Gods & Beasts • Rémi Chapeaublanc (série)


par Gérald Vidamment, le Mercredi 22 Février 2012


LE RÉVÉLATEUR #11. Auteur du dossier sur la photo de voyage, publié dans Compétence Photo n°20, Rémi Chapeaublanc avait rapporté de son périple au Népal une série intitulée "Touriste". Cette fois, c'est en Mongolie que Rémi est allé chercher le contact humain. "Un pays où l’Homme n’a pas désacralisé la Nature". Il nous revient avec une série d'images étonnante, empreinte d'une réflexion sur la relation entre l'homme et l'animal. Qui sont les bêtes ? Qui sont les dieux ? "Gods & Beats" n'y répond pas. Il nourrit en revanche la réflexion de chacun. Et nous place, inexorablement, face à nos choix.


© Rémi Chapeaublanc - Tous droits réservés
Lorsque Rémi Chapeaublanc m'a parlé la première fois de son voyage au Népal, j'avais été interpelé par son choix. Il avait retenu ce pays en raison du peu de connaissances qu'il en avait. Une volonté en somme de découvrir une terre nouvelle pour lui. Mais alors, pourquoi avoir choisi cette fois la Mongolie comme destination ? Était-ce pour la même raison ? "Non, cette fois-ci le procédé a été assez différent, car c'est plutôt la Mongolie qui a choisi cette série. Je ne vais pas mentir, j'avais bien une idée de série en allant en Mongolie, que j'ai longuement réfléchis pendant les deux mois de trajet à moto. Mais une fois arrivé sur place, je me suis aperçu que ça ne collait pas, pas avec ce pays, pas avec cette culture. Du coup, je me suis laissé le temps d'y vivre un peu avec les familles. Et c'est en vivant avec les familles que j'ai commencé à me questionner sur le rapport Homme/Animal, qui était si particulier ici.
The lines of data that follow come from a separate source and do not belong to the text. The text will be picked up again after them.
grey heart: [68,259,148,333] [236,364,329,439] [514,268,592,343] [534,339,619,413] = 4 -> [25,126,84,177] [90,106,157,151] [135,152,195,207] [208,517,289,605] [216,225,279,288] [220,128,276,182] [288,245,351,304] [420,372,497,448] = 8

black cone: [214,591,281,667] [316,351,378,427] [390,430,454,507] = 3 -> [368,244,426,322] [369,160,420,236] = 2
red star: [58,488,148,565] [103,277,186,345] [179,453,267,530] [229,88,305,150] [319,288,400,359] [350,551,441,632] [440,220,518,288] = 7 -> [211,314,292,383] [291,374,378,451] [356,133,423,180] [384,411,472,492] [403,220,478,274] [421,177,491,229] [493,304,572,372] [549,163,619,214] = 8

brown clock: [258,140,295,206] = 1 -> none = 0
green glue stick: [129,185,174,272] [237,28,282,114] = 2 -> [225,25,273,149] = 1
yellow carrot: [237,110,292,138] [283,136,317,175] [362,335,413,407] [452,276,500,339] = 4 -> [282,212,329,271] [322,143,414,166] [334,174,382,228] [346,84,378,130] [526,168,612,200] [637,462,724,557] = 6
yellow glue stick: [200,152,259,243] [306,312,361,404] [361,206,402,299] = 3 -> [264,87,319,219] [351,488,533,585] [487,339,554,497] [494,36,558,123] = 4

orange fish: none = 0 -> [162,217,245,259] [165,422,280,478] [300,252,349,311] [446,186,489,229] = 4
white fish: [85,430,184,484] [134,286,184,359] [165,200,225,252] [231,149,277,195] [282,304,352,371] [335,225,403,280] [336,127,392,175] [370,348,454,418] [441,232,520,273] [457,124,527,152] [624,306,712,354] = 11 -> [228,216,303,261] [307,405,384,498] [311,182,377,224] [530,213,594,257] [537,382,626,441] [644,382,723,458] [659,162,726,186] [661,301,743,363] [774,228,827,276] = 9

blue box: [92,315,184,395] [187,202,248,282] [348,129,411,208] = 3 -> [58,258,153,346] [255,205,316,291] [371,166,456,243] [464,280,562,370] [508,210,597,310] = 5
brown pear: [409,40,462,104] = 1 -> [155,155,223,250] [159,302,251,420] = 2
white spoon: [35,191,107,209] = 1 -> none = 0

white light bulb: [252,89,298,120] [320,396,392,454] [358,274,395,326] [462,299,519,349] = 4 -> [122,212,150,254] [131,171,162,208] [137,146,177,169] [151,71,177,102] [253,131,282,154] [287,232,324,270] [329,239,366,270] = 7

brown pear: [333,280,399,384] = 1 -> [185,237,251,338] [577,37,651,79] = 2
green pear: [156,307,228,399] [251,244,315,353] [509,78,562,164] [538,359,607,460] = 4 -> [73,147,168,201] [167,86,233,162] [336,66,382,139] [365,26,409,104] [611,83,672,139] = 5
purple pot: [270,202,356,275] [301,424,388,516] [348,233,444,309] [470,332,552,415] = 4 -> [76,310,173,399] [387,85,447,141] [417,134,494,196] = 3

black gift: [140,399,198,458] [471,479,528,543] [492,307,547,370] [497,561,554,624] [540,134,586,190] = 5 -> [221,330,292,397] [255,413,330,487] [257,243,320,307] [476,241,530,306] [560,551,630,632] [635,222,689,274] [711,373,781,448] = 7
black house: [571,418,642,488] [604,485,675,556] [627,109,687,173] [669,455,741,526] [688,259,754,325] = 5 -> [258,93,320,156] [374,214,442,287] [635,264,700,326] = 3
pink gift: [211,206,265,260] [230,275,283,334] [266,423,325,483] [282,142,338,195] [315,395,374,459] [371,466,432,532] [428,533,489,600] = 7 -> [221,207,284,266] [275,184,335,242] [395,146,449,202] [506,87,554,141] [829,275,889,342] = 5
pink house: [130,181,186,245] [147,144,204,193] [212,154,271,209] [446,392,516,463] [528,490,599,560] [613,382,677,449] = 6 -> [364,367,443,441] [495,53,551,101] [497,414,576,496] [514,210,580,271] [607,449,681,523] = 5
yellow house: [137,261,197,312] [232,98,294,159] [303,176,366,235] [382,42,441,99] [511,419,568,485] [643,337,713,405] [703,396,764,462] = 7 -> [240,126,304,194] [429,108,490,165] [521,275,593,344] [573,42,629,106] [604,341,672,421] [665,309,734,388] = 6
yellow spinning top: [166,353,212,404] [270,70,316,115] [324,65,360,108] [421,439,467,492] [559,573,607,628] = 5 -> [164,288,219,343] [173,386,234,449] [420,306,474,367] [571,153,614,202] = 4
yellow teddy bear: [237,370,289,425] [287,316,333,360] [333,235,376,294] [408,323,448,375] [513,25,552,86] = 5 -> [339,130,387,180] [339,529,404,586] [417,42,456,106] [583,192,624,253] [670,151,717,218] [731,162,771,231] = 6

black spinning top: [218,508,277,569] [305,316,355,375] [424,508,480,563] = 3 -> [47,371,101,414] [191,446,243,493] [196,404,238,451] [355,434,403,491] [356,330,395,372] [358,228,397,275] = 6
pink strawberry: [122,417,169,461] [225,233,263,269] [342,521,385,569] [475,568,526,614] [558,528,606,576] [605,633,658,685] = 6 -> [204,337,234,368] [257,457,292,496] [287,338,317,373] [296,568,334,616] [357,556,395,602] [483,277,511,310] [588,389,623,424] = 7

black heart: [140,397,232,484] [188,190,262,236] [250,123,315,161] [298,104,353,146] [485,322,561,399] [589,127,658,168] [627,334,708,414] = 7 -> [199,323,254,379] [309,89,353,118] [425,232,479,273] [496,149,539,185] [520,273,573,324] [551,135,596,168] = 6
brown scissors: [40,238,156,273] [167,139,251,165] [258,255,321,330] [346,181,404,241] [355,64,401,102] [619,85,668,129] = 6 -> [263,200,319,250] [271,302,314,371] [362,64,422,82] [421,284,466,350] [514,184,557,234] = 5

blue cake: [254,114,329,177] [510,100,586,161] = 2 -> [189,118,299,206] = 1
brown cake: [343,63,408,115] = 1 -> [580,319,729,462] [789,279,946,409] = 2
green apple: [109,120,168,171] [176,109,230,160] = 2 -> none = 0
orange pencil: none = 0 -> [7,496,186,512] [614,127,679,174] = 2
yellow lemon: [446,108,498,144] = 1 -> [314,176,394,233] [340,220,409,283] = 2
C'est de là qu'est né cette série, directement en Mongolie", me confie-t-il.

Les récentes séries de Rémi, telles que "Touriste", présentent des portraits, le plus souvent rapprochés, et très contrastés. On ne fait presque qu'un avec ses sujets. Pourquoi ce choix d'une telle proximité, et de cette lumière très dure ? Là encore, Rémi n'a rien laissé au hasard. "Ce choix, à la fois contrasté et rapproché, comme tu le décris bien, est là pour "confronter" le spectateur avec mon sujet. Je ne veux pas lui laisser le choix de pouvoir détourner les yeux. C'est un travail de mise en lumière que j'avais expérimenté au Népal, et que j'ai perfectionné ici en Mongolie avec du matériel beaucoup plus lourd et plus précis. Cette mise en lumière est ma façon de faire ouvrir les yeux aux gens, sans que plus rien ne puisse les distraire. J'aimerais que le spectateur se perde à son tour dans ces regards si humains. Dans cette série ça va encore plus loin, vu que je positionne le spectateur comme juge : à lui de décider si ce portrait sera divin ou bestial."

On pourrait enfin s'interroger sur le parti pris d'occulter l'environnement qui habille le sujet. La Mongolie renvoie l'image d'une nature préservée et de vastes pleines. Mais comme le souligne Rémi, qu'on ne se méprenne pas : "Ces portrait n'ont aucunement été détourés, ni même positionnés devant un fond noir ; c'est cette mise en lumière qui a créé naturellement, via le procédé photographique, la disparition de l'environnement. C'est ma manière à moi de symboliser l'attention extrême, celle qui fait qu'on en oublie ce qu'il y a autour. Mais on peut se poser la question, pourquoi les habitants de Mongolie "devraient" plus être photographiés devant leur environnement, aussi magnifique soit-il, plutôt que leurs confrères européens ? Ce que je veux dire par là, c'est que j'ai fait ce voyage principalement pour aller à la rencontre des gens ; j'y ai donc très naturellement photographié ces "hommes" et non pas leurs vastes plaines.